◆ **Direction 1**: In the rows of living-thing names below, recast the lines as a numbered list, starting with the line that contains "genus: Cetonia" and going on through the line that contains "order: Lamiales". Leave out any blank lines.

◆ **Passage provided**:
Given a contiguous drawing of arbitrary pixels (e.g. on an HTML5 Canvas) is there any algorithm for finding the axis-aligned bounding box that is more efficient than simply looking at every pixel and recording the min/max x/y values?

Just scanline from top left to right and down to get y top,and similar algorithm with different directions for the rest.

Edit by Phrogz:

Here's a pseudo-code implementation. An included optimization ensures that each scan line does not look at pixels covered by an earlier pass:

function boundingBox()
  w = getWidth()            # Assuming graphics address goes from [0,w)
  h = getHeight()           # Assuming graphics address goes from [0,h)
  for y=h-1 to 0 by -1      # Iterate from last row upwards
    for x=w-1 to 0 by -1    # Iterate across the entire row
      if pxAt(x,y) then
        maxY=y
        break               # Break out of both loops

  if maxY===undefined then  # No pixels, no bounding box
    return               

  for x=w-1 to 0 by -1      # Iterate from last column to first
    for y=0 to maxY         # Iterate down the column, up to maxY
      if pxAt(x,y) then
        maxX=x
        break               # Break out of both loops

  for x=0 to maxX           # Iterate from first column to maxX
    for y=0 to maxY         # Iterate down the column, up to maxY
      if pxAt(x,y) then
        minX=x
        break               # Break out of both loops

  for y=0 to maxY           # Iterate down the rows, up to maxY
    for x=0 to maxX         # Iterate across the row, up to maxX
      if pxAt(x,y) then
        minY=y
        break               # Break out of both loops

  return minX, minY, maxX, maxY

The result (in practice) performs about the same as the brute-force algorithm for a single pixel, and significantly better as the object gets larger.

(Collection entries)

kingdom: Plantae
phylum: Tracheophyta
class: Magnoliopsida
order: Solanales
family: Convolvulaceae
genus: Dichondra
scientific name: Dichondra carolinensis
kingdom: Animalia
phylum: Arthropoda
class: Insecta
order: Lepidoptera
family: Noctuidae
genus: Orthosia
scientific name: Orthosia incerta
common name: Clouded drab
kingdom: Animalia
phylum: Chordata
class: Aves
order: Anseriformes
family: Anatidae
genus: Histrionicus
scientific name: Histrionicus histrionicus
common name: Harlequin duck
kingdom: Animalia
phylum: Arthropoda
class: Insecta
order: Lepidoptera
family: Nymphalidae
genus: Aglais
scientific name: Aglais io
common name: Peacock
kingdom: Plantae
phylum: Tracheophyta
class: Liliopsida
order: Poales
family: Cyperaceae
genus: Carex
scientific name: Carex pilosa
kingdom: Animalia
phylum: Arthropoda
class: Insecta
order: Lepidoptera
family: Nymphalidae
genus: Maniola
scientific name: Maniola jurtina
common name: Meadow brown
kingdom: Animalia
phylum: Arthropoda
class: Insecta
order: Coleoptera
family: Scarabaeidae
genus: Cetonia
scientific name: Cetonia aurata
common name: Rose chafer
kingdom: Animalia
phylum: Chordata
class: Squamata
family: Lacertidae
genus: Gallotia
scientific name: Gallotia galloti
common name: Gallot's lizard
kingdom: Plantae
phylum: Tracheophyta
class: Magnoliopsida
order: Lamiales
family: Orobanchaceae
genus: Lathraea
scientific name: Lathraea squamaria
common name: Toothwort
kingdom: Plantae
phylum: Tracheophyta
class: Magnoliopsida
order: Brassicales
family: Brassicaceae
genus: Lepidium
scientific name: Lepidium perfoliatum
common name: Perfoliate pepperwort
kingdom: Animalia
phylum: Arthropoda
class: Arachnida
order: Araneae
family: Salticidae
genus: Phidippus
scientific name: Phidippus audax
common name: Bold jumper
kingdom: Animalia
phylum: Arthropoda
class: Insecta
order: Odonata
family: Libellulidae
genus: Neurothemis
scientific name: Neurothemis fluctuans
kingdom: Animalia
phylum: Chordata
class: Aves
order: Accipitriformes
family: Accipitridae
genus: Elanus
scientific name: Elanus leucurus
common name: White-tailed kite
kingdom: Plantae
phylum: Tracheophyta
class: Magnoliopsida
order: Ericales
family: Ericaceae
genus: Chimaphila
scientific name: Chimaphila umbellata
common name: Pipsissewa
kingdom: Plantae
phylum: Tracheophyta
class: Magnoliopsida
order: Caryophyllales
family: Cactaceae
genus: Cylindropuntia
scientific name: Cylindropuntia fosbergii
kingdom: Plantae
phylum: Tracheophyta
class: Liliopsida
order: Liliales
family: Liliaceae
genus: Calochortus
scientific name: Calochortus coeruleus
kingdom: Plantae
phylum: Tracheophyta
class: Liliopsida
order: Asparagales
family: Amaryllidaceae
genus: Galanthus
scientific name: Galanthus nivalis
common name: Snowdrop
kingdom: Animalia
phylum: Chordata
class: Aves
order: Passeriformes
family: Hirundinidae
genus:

◆ **Direction 2**: Repeat the thread on finding a bounding box above, word for word.

◆ **Problem solution 1**:
1. genus: Cetonia
2. scientific name: Cetonia aurata
3. common name: Rose chafer
4. kingdom: Animalia
5. phylum: Chordata
6. class: Squamata
7. family: Lacertidae
8. genus: Gallotia
9. scientific name: Gallotia galloti
10. common name: Gallot's lizard
11. kingdom: Plantae
12. phylum: Tracheophyta
13. class: Magnoliopsida
14. order: Lamiales

◆ **Problem solution 2**:
Given a contiguous drawing of arbitrary pixels (e.g. on an HTML5 Canvas) is there any algorithm for finding the axis-aligned bounding box that is more efficient than simply looking at every pixel and recording the min/max x/y values?

Just scanline from top left to right and down to get y top,and similar algorithm with different directions for the rest.

Edit by Phrogz:

Here's a pseudo-code implementation. An included optimization ensures that each scan line does not look at pixels covered by an earlier pass:

function boundingBox()
  w = getWidth()            # Assuming graphics address goes from [0,w)
  h = getHeight()           # Assuming graphics address goes from [0,h)
  for y=h-1 to 0 by -1      # Iterate from last row upwards
    for x=w-1 to 0 by -1    # Iterate across the entire row
      if pxAt(x,y) then
        maxY=y
        break               # Break out of both loops

  if maxY===undefined then  # No pixels, no bounding box
    return               

  for x=w-1 to 0 by -1      # Iterate from last column to first
    for y=0 to maxY         # Iterate down the column, up to maxY
      if pxAt(x,y) then
        maxX=x
        break               # Break out of both loops

  for x=0 to maxX           # Iterate from first column to maxX
    for y=0 to maxY         # Iterate down the column, up to maxY
      if pxAt(x,y) then
        minX=x
        break               # Break out of both loops

  for y=0 to maxY           # Iterate down the rows, up to maxY
    for x=0 to maxX         # Iterate across the row, up to maxX
      if pxAt(x,y) then
        minY=y
        break               # Break out of both loops

  return minX, minY, maxX, maxY

The result (in practice) performs about the same as the brute-force algorithm for a single pixel, and significantly better as the object gets larger.